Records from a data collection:
----

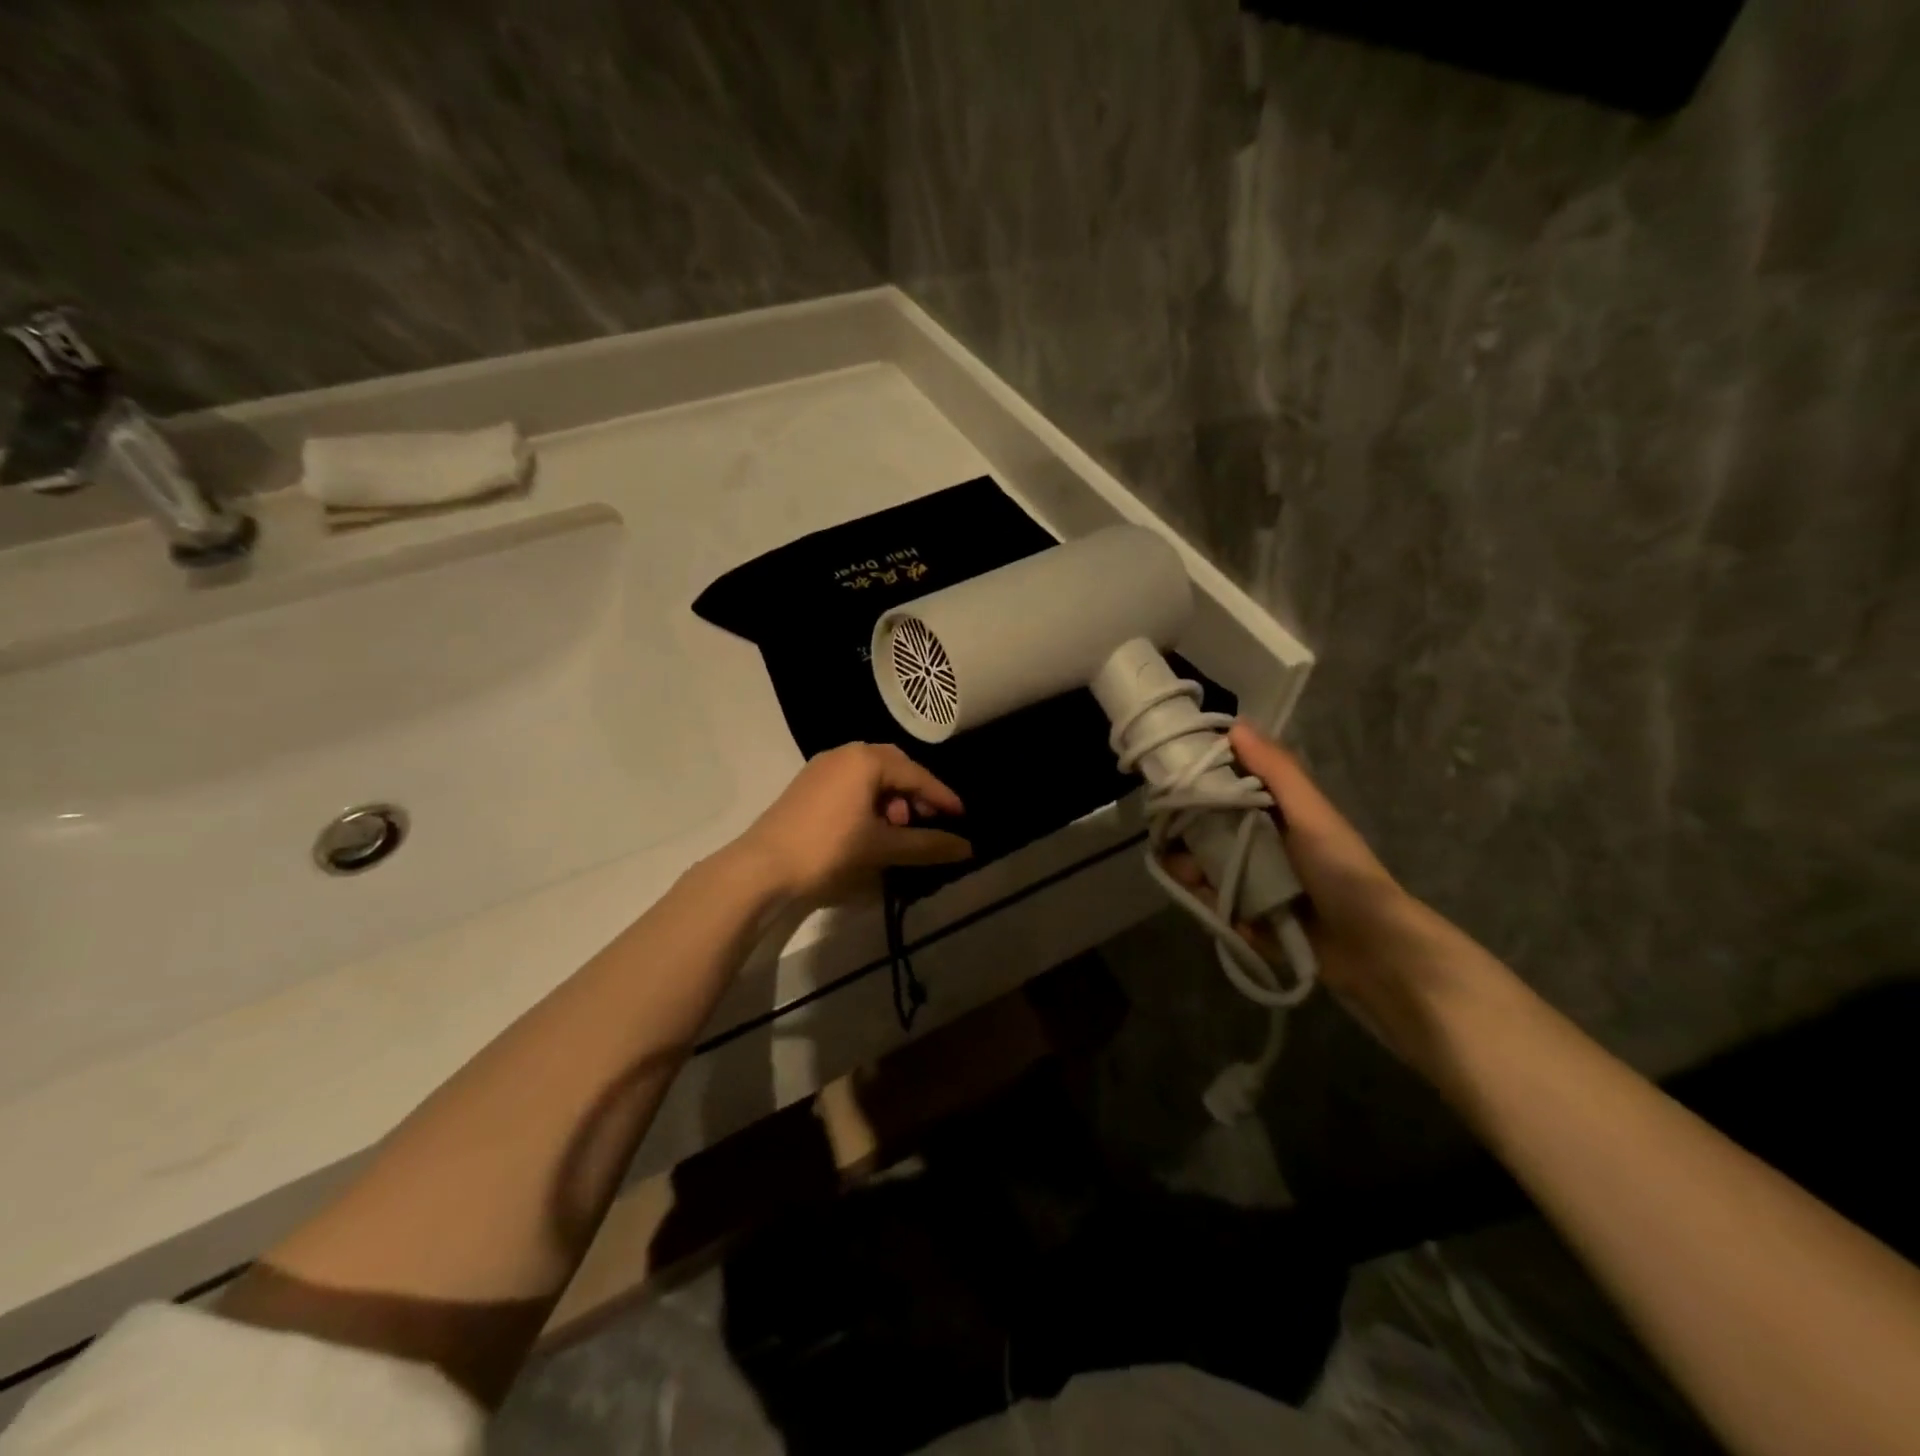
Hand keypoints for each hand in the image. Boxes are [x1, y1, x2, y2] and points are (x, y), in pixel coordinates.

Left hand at [735, 743, 972, 905]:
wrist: (762, 867)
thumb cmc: (829, 849)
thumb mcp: (882, 847)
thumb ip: (927, 845)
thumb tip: (967, 849)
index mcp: (866, 760)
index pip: (916, 775)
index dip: (942, 797)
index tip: (962, 817)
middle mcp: (845, 753)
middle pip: (894, 767)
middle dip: (915, 793)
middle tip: (928, 820)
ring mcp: (823, 766)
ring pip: (871, 774)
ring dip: (892, 797)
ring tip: (897, 829)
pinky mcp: (808, 784)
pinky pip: (851, 781)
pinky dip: (869, 799)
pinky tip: (870, 827)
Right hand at [1162, 721, 1492, 1049]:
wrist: (1372, 950)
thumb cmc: (1341, 871)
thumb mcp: (1310, 814)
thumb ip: (1276, 771)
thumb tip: (1235, 725)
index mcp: (1275, 815)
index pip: (1223, 790)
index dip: (1195, 786)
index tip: (1167, 786)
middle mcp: (1260, 844)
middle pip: (1205, 832)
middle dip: (1185, 836)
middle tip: (1170, 843)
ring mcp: (1253, 884)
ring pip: (1204, 869)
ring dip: (1191, 872)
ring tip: (1190, 879)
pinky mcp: (1248, 919)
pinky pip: (1215, 905)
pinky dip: (1210, 905)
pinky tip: (1214, 908)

----

Task statement —
Could you copy, exactly and with no pictures, each line from the first one above to the line holding "pinky tip: (870, 827)"?

Task answer —
Hand keypoints for each hand in the image. Boxes are [x1, y1, x2, y2] and points are (x, y), in pixel coordinates.

Left hand at [735, 743, 972, 905]:
wrist: (762, 867)
thumb cmc: (829, 849)
thumb mcp: (882, 847)
thumb ip: (927, 845)
thumb tip: (967, 849)
index mcp: (866, 760)
index pip: (916, 775)
index dip: (942, 797)
index tip: (962, 817)
middle mcp: (845, 753)
middle pip: (894, 767)
middle dip: (915, 793)
middle tip: (928, 820)
ring mcp: (823, 766)
ring pip: (871, 774)
ring dip: (892, 797)
ring tip: (897, 829)
pinky mcp: (808, 784)
pinky pip: (851, 781)
pinky dip: (869, 799)
pinky tip: (870, 827)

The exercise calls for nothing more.